Citra budaya melayu yang identik dengan Islam di Jambi memang lebih dominan sejak keruntuhan peradaban melayu kuno yang lebih dominan dengan Budha. Inilah yang terakhir membentuk peradaban kebudayaan Jambi, juga bagaimana seni budaya merefleksikannya sebagai spirit kehidupan masyarakat Jambi. Namun hal ini tidak berarti menghapus sama sekali akar budaya yang ada. Untuk itu, kita dapat menyaksikan dalam pagelaran budaya ketiga ini, bagaimana Suku Anak Dalam memanjatkan mantranya kepada sang pencipta ketika meminta berkah, pertolongan dan karunia.
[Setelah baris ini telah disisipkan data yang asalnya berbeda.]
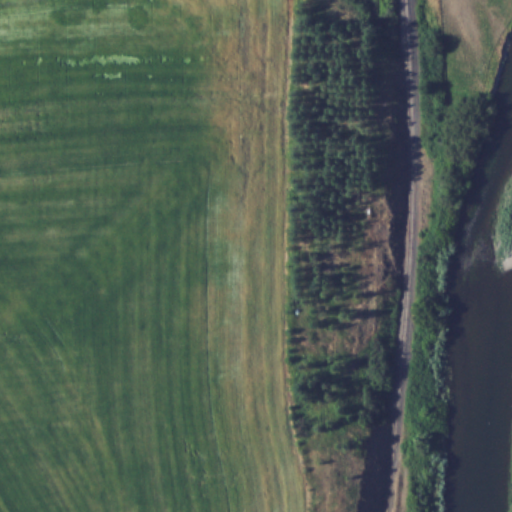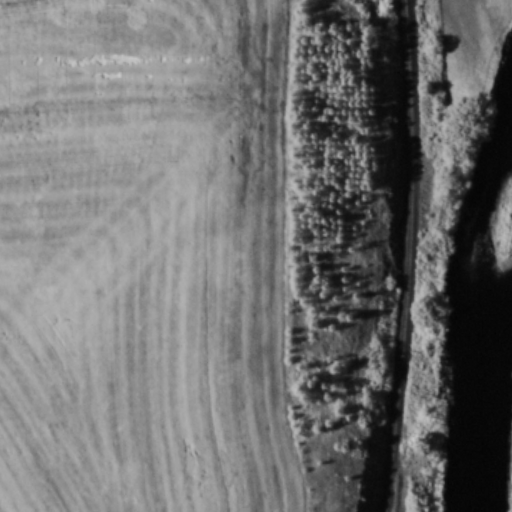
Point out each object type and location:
railway: (405, 256)
river: (474, 309)
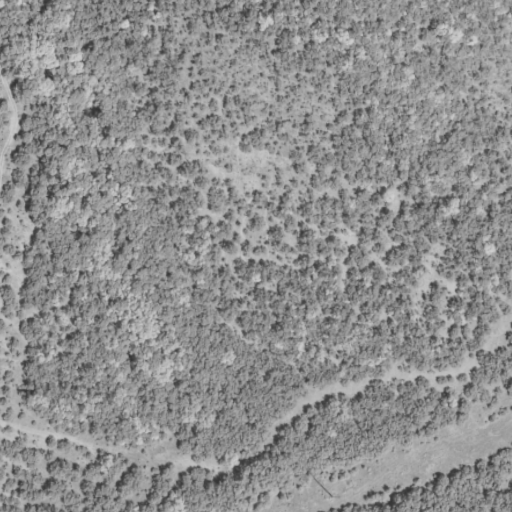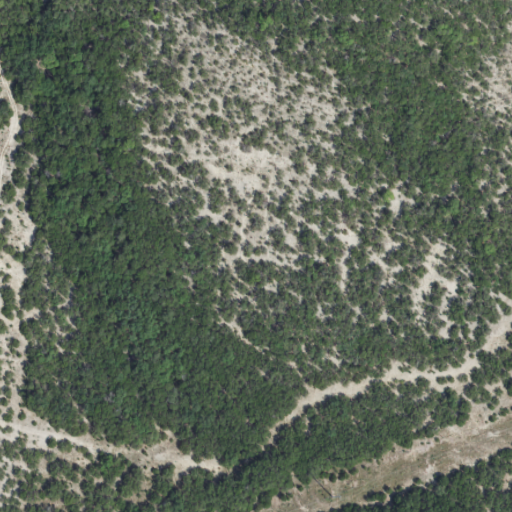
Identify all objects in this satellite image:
power tower: (331, 498)
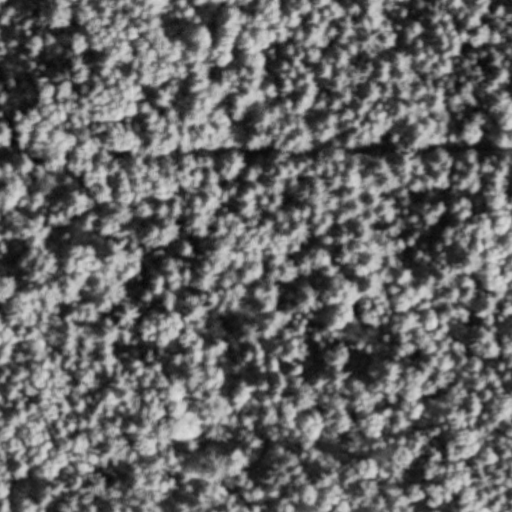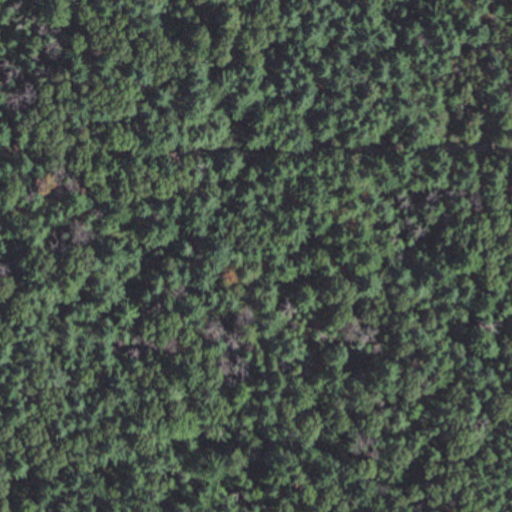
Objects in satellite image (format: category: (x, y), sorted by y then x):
road: (317, 151)
road: (156, 153)
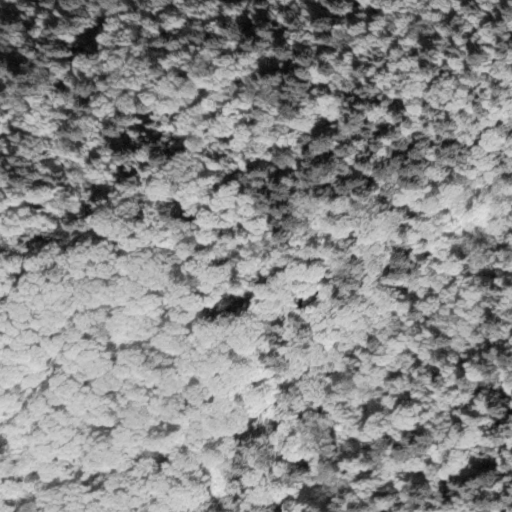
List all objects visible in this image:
road: (193, 409)
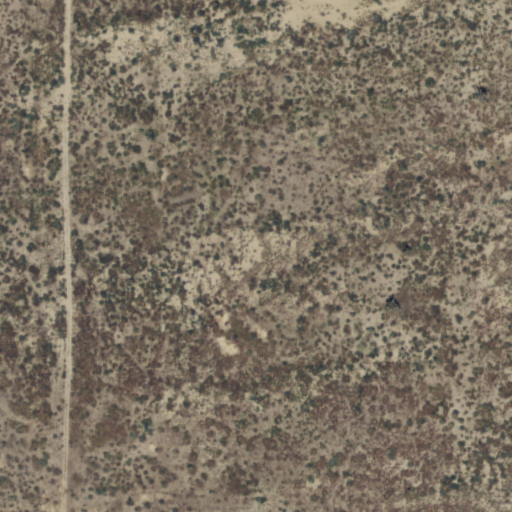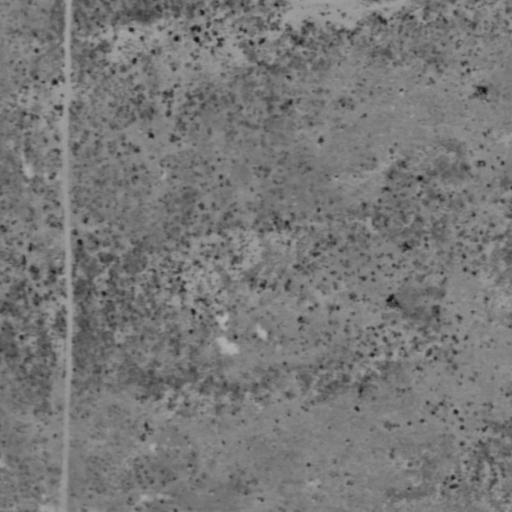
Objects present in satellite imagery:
road: (61, 256)
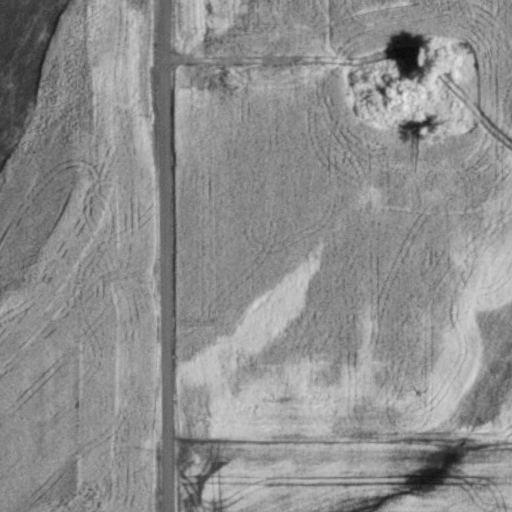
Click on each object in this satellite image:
road: (164, 256)
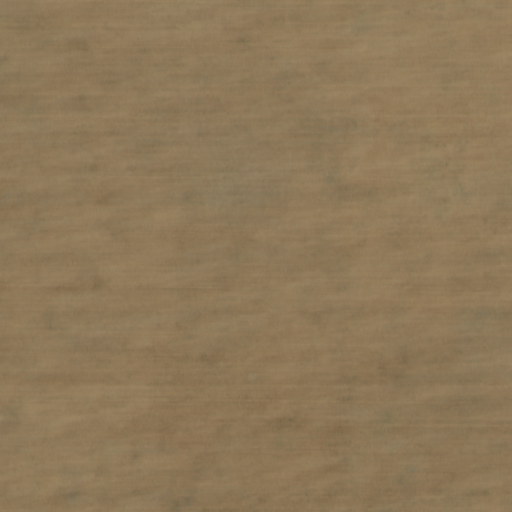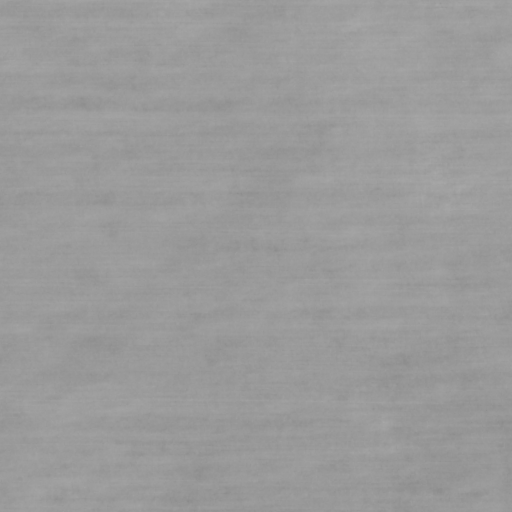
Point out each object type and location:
crop: (256, 256)
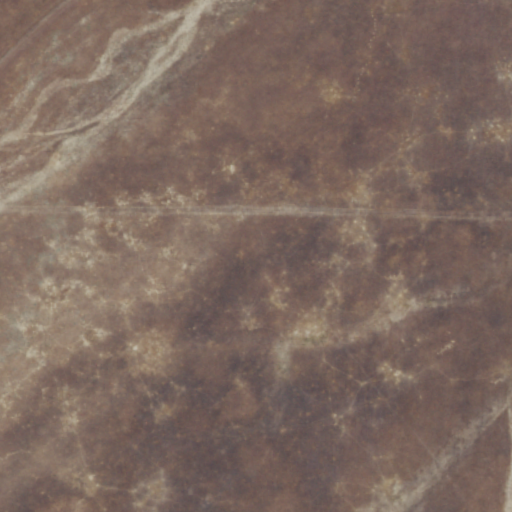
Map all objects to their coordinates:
road: (36, 32)
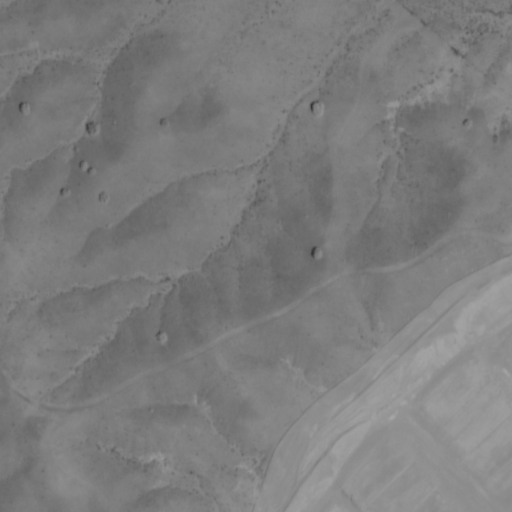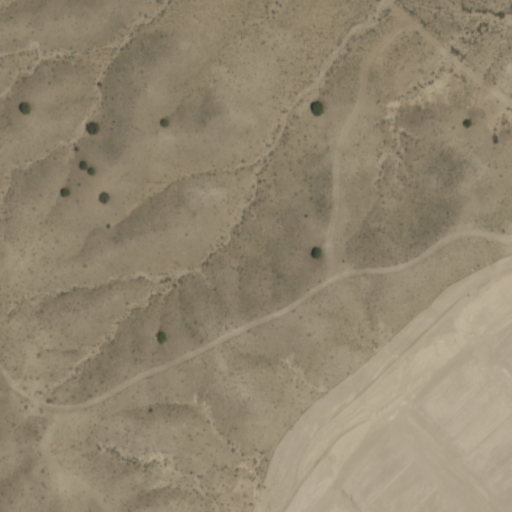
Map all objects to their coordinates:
road: (394, 399)
road: (439, 459)
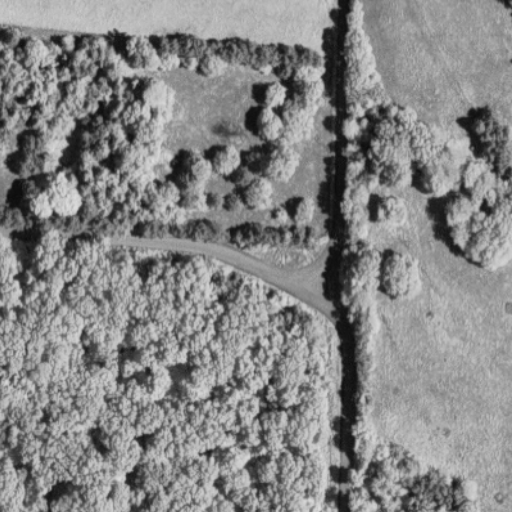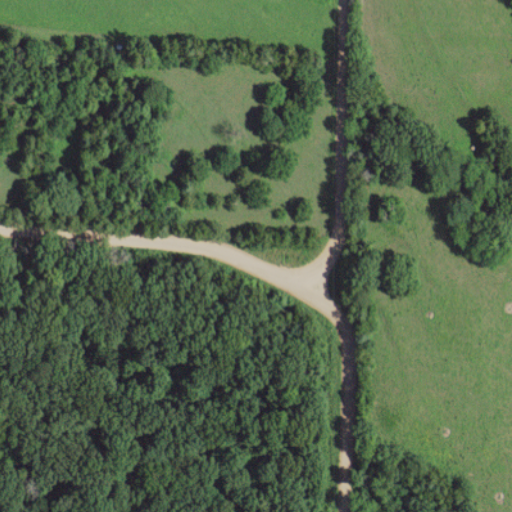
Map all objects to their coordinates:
road: (343, 149)
road: (160, 240)
road: (352, 390)
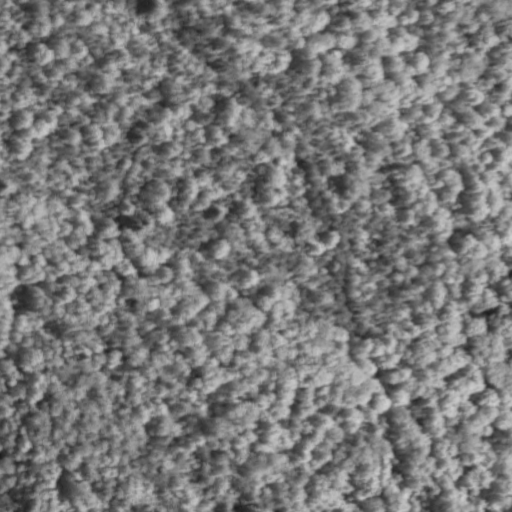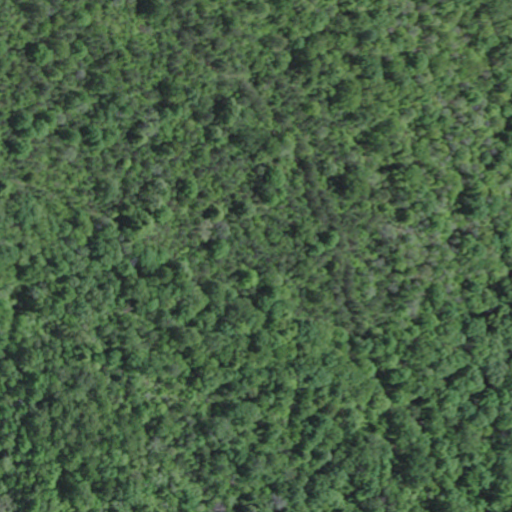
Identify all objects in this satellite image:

Kita juga menyaksikan Sekapur Sirih sebagai wujud persembahan rasa syukur masyarakat melayu Jambi, Mandi Air Masin dengan media dupa dan ritual leluhur untuk memohon pertolongan, pengobatan, penyucian diri, Krinok yang kini diakui sebagai warisan kebudayaan nasional merupakan wujud menyenandungkan doa, harapan, duka-cita kepada Yang Maha Esa, dan yang tak kalah menariknya, sebagai pamungkas DKJ mempersembahkan Sike Sufi dari Kerinci, dimana zikir dinyanyikan dan ditarikan seperti tarian sufi Whirling Dervis yang terkenal di Turki sebagai bentuk mengagungkan Tuhan Yang Maha Esa.
Akhir kata, penulis melihat bahwa identitas kemelayuan Jambi yang direfleksikan dalam seni budaya sebagai spiritualitas kehidupan sosial bersama, punya unsur keragaman cara dan makna untuk dihargai sebagai spirit bersama yang tak perlu dikoyak dan dirusak untuk diseragamkan menurut cara tertentu, tapi ini perlu dipertahankan dan dikembangkan sebagai identitas budaya melayu yang agung dan luhur, menghargai keragaman, toleransi.
*Wakil Ketua II dan Dosen Tetap pada Program Studi Ilmu Pemerintahan STISIP Nurdin Hamzah Jambi. Anggota PELANTA.